Cash investing have become a risk:
We recently saw that the CPI (which only measures the price of limited goods and services) increased by 14.4% in 14 months, driven by higher fuel and transportation prices. If you look at inflation in general, you agree that inflation should be expressed as a much larger percentage, probably more than 10%. Due to the infamous financial crisis caused by COVID-19 and its aftermath, the Reserve Bank has lowered interest rates to alleviate indebted families and businesses. The interest rate cut was intended to discourage savings and increase spending, to stimulate the economy in response to the pandemic. As a result, money market investments have not yielded the same returns in the past. If most of your assets are invested in money market instruments, you run the risk of weakening your capital in the current low-interest-rate environment.

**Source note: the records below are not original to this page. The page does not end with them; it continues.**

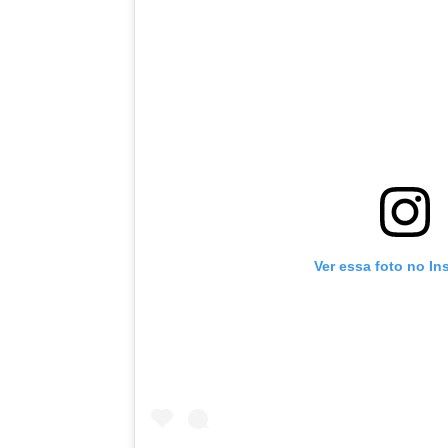
Ver essa foto no In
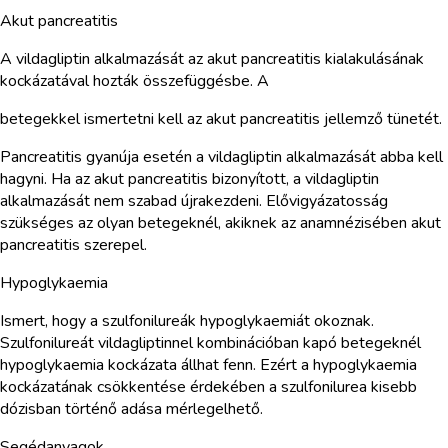
Akut pancreatitis
A vildagliptin alkalmazását az akut pancreatitis kialakulásának
kockázatával hozták összefüggésbe. A
betegekkel ismertetni kell az akut pancreatitis jellemző tünetét.
Pancreatitis gyanúja esetén a vildagliptin alkalmazását abba kell
hagyni. Ha az akut pancreatitis bizonyított, a vildagliptin
alkalmazását nem szabad újrakezdeni. Elővigyázatosság
szükséges az olyan betegeknél, akiknek az anamnézisében akut
pancreatitis szerepel.
Hypoglykaemia
Ismert, hogy a szulfonilureák hypoglykaemiát okoznak.
Szulfonilureát vildagliptinnel kombinációban kapó betegeknél
hypoglykaemia kockázata állhat fenn. Ezért a hypoglykaemia
kockázatának csökkentése érdekében a szulfonilurea kisebb
dózisban történő adása mérlegelhető.
Segédanyagok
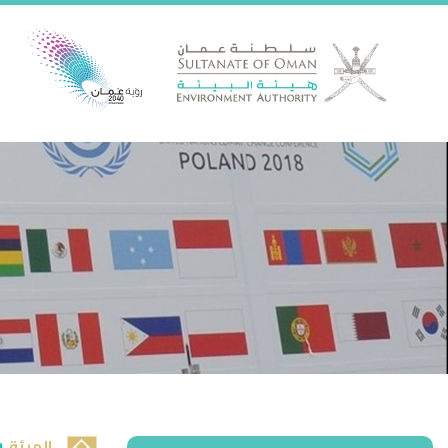
الهيئة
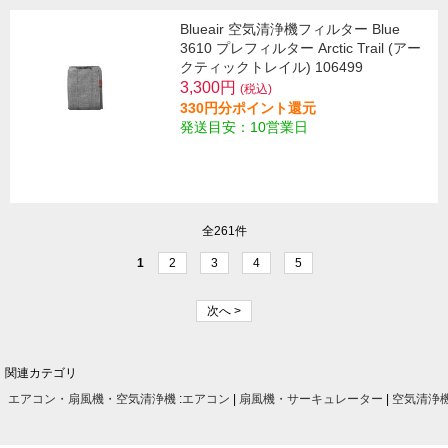
Blueair 空気清浄機フィルター Blue
3610 プレフィルター Arctic Trail (アー
クティックトレイル) 106499
3,300円
(税込)
330円分ポイント還元
発送目安：10営業日
全261件
1
2
3
4
5
次へ >
関連カテゴリ
エアコン・扇風機・空気清浄機
:
エアコン
|
扇風機・サーキュレーター
|
空気清浄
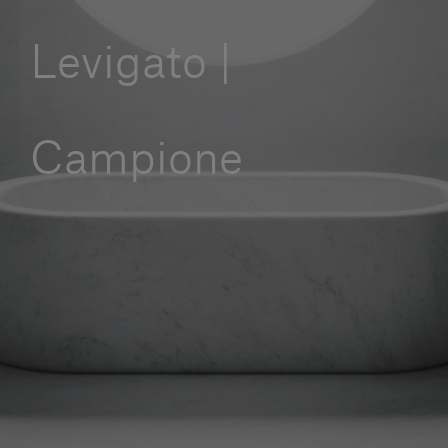
Servizi al cliente
Levigato |
Accedi
Campione
Italiano
Contattaci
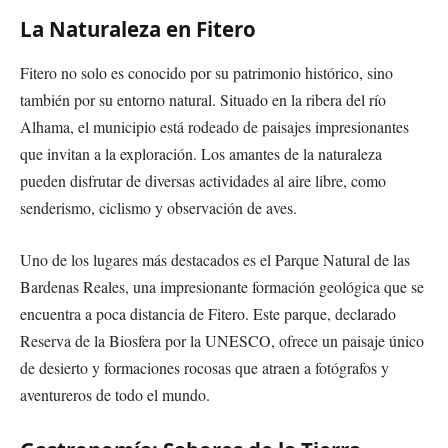
La Naturaleza en Fitero
Fitero no solo es conocido por su patrimonio histórico, sino
también por su entorno natural. Situado en la ribera del río
Alhama, el municipio está rodeado de paisajes impresionantes
que invitan a la exploración. Los amantes de la naturaleza
pueden disfrutar de diversas actividades al aire libre, como
senderismo, ciclismo y observación de aves.
Uno de los lugares más destacados es el Parque Natural de las
Bardenas Reales, una impresionante formación geológica que se
encuentra a poca distancia de Fitero. Este parque, declarado
Reserva de la Biosfera por la UNESCO, ofrece un paisaje único
de desierto y formaciones rocosas que atraen a fotógrafos y
aventureros de todo el mundo.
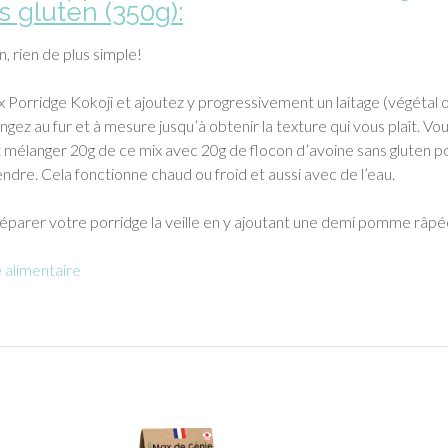
s gluten (350g)
:
, rien de plus simple!
 Porridge Kokoji et ajoutez y progressivement un laitage (végétal 
ngez au fur et à mesure jusqu’à obtenir la texture qui vous plaît. Vo
mélanger 20g de ce mix avec 20g de flocon d’avoine sans gluten p
endre. Cela fonctionne chaud ou froid et aussi avec de l’eau.
réparer votre porridge la veille en y ajoutant une demi pomme râpé
alimentaire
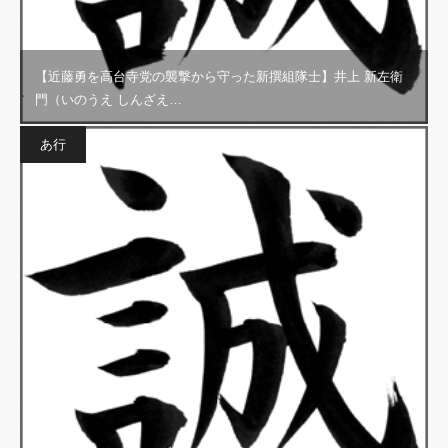
【近藤勇を高台寺党の襲撃から守った新撰組隊士】井上 新左衛
門（いのうえ しんざえ…
あ行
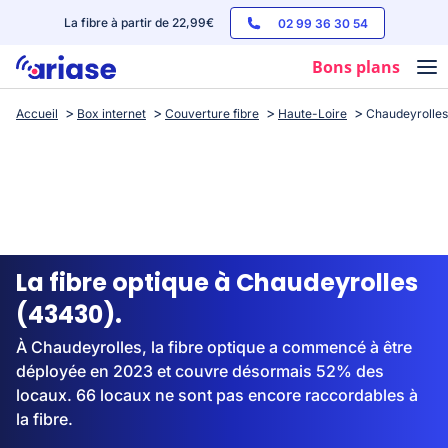
La fibre à partir de 22,99€
02 99 36 30 54
Bons plans
Accueil
Box internet
Couverture fibre
Haute-Loire
Chaudeyrolles
Box internet
Forfaits mobile
Téléphones
Streaming
La fibre optique à Chaudeyrolles
(43430).
À Chaudeyrolles, la fibre optique a commencé à être
déployée en 2023 et couvre désormais 52% des
locaux. 66 locaux ne sont pas encore raccordables à
la fibre.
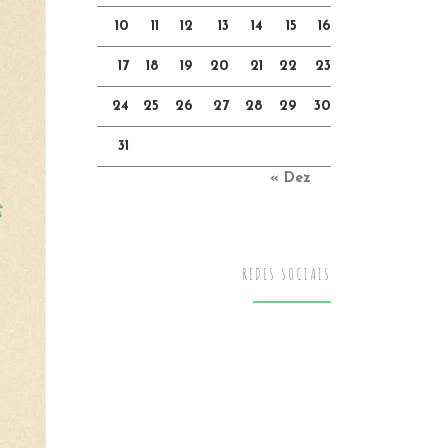
10
11
12
13
14
15
16
17
18
19
20
21
22
23
24
25
26
27
28
29
30
31
« Dez
REDES SOCIAIS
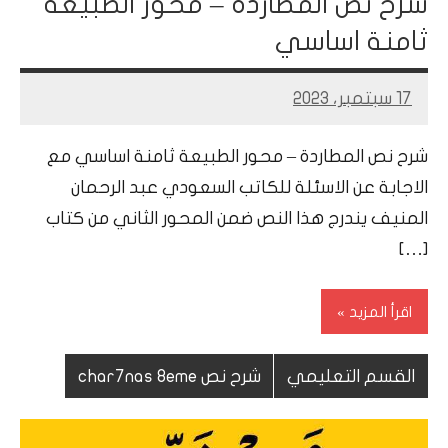
شرح نص المطاردة – محور الطبيعة
ثامنة اساسي
17 سبتمبر، 2023
Mohamed
Ramadan
شرح نص المطاردة – محور الطبيعة ثامنة اساسي مع
الاجابة عن الاسئلة للكاتب السعودي عبد الرحمان
المنيف يندرج هذا النص ضمن المحور الثاني من كتاب
[…]
اقرأ المزيد
القسم التعليمي
شرح نص char7nas 8eme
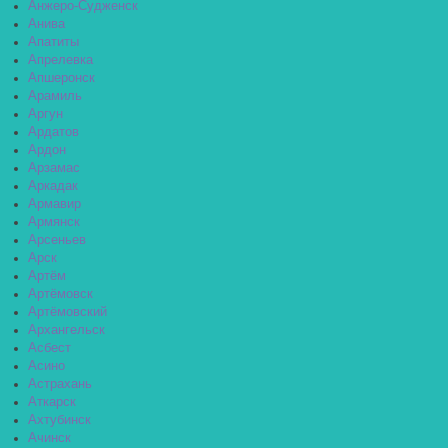
Анжеро-Судженск
Анива
Апатиты
Апрелевка
Апшеронск
Арамиль
Аргун
Ардатов
Ардон
Арзамас
Аркадак
Армавир
Армянск
Арсеньев
Арск
Артём
Артёмовск
Артёмовский
Архангельск
Асбест
Асино
Астрахань
Аткарск
Ахтубинск
Ачинск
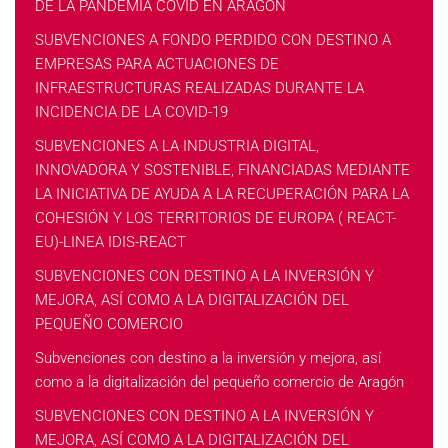
DE LA PANDEMIA COVID EN ARAGÓN
SUBVENCIONES A FONDO PERDIDO CON DESTINO A
EMPRESAS PARA ACTUACIONES DE
INFRAESTRUCTURAS REALIZADAS DURANTE LA
INCIDENCIA DE LA COVID-19
SUBVENCIONES A LA INDUSTRIA DIGITAL,
INNOVADORA Y SOSTENIBLE, FINANCIADAS MEDIANTE
LA INICIATIVA DE AYUDA A LA RECUPERACIÓN PARA LA
COHESIÓN Y LOS TERRITORIOS DE EUROPA ( REACT-
EU)-LINEA IDIS-REACT
SUBVENCIONES CON DESTINO A LA INVERSIÓN Y
MEJORA, ASÍ COMO A LA DIGITALIZACIÓN DEL
PEQUEÑO COMERCIO
Subvenciones con destino a la inversión y mejora, así
como a la digitalización del pequeño comercio de Aragón
SUBVENCIONES CON DESTINO A LA INVERSIÓN Y
MEJORA, ASÍ COMO A LA DIGITALIZACIÓN DEL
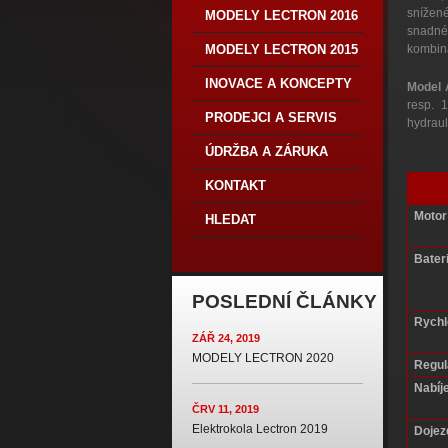
snížené
MODELY LECTRON 2016
snadné 
kombina
MODELY LECTRON 2015
INOVACE A KONCEPTY
Model 
resp. 1
PRODEJCI A SERVIS
hydraul
ÚDRŽBA A ZÁRUKA
KONTAKT
Motor
HLEDAT
Bater
POSLEDNÍ ČLÁNKY
Rychl
ZÁŘ 24, 2019
MODELY LECTRON 2020
Regul
Nabíje
ČRV 11, 2019
Elektrokola Lectron 2019
Dojez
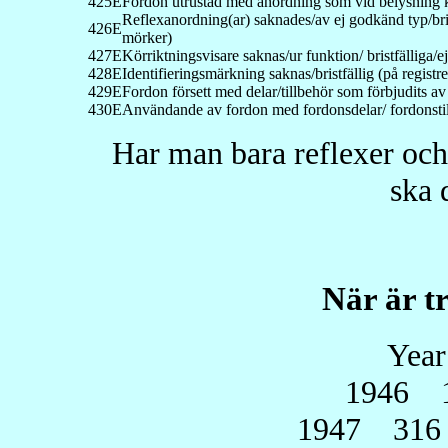
425E
Fordon utrustad med anordning som vid belysning kan 
Reflexanordning(ar) saknades/av ej godkänd typ/brist
426E
mörker)
427E
Körriktningsvisare saknas/ur funktion/ bristfälliga/e
428E
Identifieringsmärkning saknas/bristfällig (på registr
429E
Fordon försett med delar/tillbehör som förbjudits a
430E
Användande av fordon med fordonsdelar/ fordonstill
Har man bara reflexer och
ska 
När är t
Year
1946 1 
1947 316 -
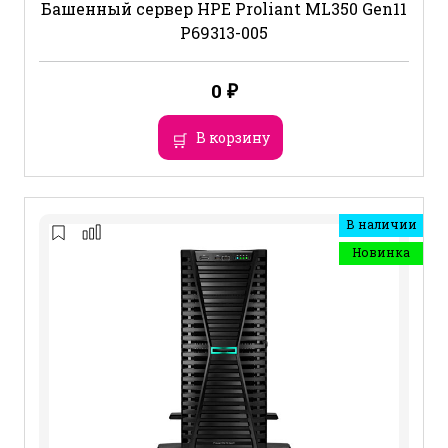
Башенный сервер HPE Proliant ML350 Gen11
P69313-005
0
₽
В корзину
В наличии
Новинка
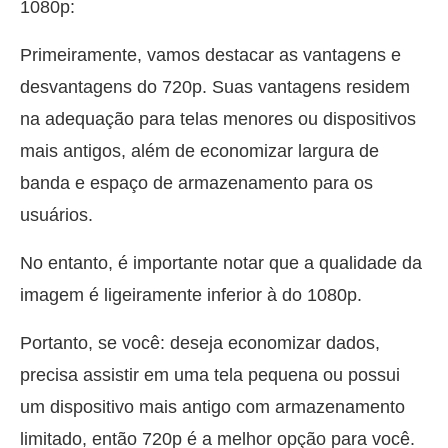
1080p:
Primeiramente, vamos destacar as vantagens e
desvantagens do 720p. Suas vantagens residem
na adequação para telas menores ou dispositivos
mais antigos, além de economizar largura de
banda e espaço de armazenamento para os
usuários.
No entanto, é importante notar que a qualidade da
imagem é ligeiramente inferior à do 1080p.
Portanto, se você: deseja economizar dados,
precisa assistir em uma tela pequena ou possui
um dispositivo mais antigo com armazenamento
limitado, então 720p é a melhor opção para você.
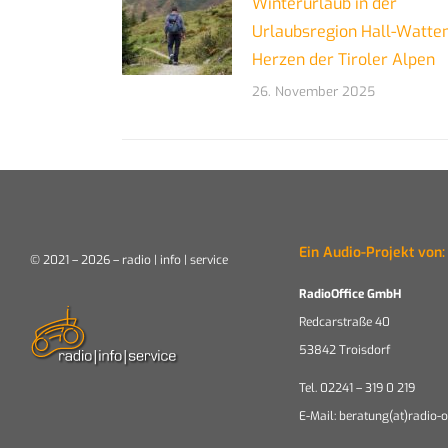
Winterurlaub in der
Urlaubsregion Hall-Watte
Herzen der Tiroler Alpen
26. November 2025
Ein Audio-Projekt von:
© 2021 – 2026 – radio | info | service
RadioOffice GmbH
Redcarstraße 40
53842 Troisdorf
Tel. 02241 – 319 0 219
E-Mail: beratung(at)radio-o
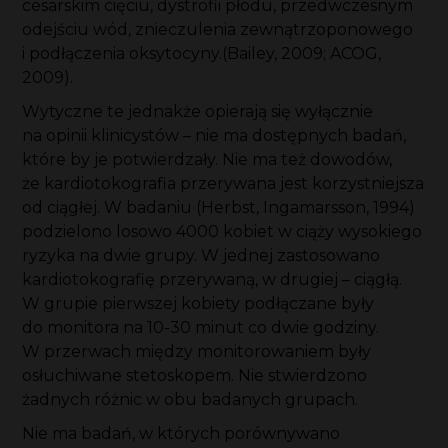
cesarskim cięciu, dystrofii płodu, przedwczesnym
odejściu wód, znieczulenia zewnątrzoponowego
i podłączenia oksytocyny.(Bailey, 2009; ACOG,
2009).
Wytyczne te jednakże opierają się wyłącznie
na opinii klinicystów – nie ma dostępnych badań,
które by je potwierdzały. Nie ma też dowodów,
że kardiotokografia przerywana jest korzystniejsza
od ciągłej. W badaniu (Herbst, Ingamarsson, 1994)
podzielono losowo 4000 kobiet w ciąży wysokiego
ryzyka na dwie grupy. W jednej zastosowano
kardiotokografię przerywaną, w drugiej – ciągłą.
W grupie pierwszej kobiety podłączane były
do monitora na 10-30 minut co dwie godziny.
W przerwach między monitorowaniem były
osłuchiwane stetoskopem. Nie stwierdzono
żadnych różnic w obu badanych grupach.
Nie ma badań, w których porównywano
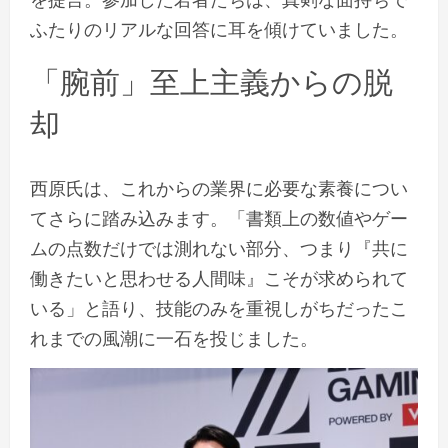
ふたりのリアルな回答に耳を傾けていました。
「腕前」至上主義からの脱
却
西原氏は、これからの業界に必要な素養につい
てさらに踏み込みます。「書類上の数値やゲー
ムの点数だけでは測れない部分、つまり『共に
働きたいと思わせる人間味』こそが求められて
いる」と語り、技能のみを重視しがちだったこ
れまでの風潮に一石を投じました。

Despite rising inflation, interest rates are likely to remain low for some time to come, and certainly for the next 12-18 months.
Where a money market account(investing) is suitable:
• Money market and financial investments are usually used for short-term purposes, such as paying for a portion of a property. The nature of cash investments is that capital is generally safe and somewhat safe when access to funds is required.
• In a structured portfolio, money is also used for capital preservation. However, if you are a long-term investor looking for capital appreciation and returns that beat inflation, this may be a good time to rethink the allocation of liquidity in your portfolio or look for alternative investment solutions if all your assets are in cash. be invested. . investments.
Money market alternatives: types of mutual funds and exchange-traded funds.
Income funds – Usually a unit trust fund or exchange-traded fund, managed conservatively and used as a capital preservation strategy in a diversified portfolio. Risk-adjusted bonds offer attractive returns and can be used to increase the returns of these types of funds.
Balanced funds – Usually a unit trust fund or exchange-traded fund that is managed in a balanced way and usually includes different asset classes such as cash, bonds, and equities.
3. Local equities:
both can be held directly, for example in a direct equity portfolio, or through an equity fund and ETF structure. The shares are suitable for an aggressive investor with a risk profile.
4. Foreign equities –
Invest directly abroad in a direct equity portfolio, mutual fund, or ETF. The portfolio can be held in foreign currency or in ZAR through an asset exchange service. Foreign investments are inherently volatile and suitable for an investor with a long investment horizon and high-risk tolerance.
Carefully selected portfolios are part of a solid financial plan. To increase the likelihood of returns above inflation, additional calculated risks must be taken within the portfolios, including the decision to maintain liquidity segments, which can best be addressed under the guidance of a financial adviser. A study by the international company Vanguard found that using a professional guide over time was beneficial.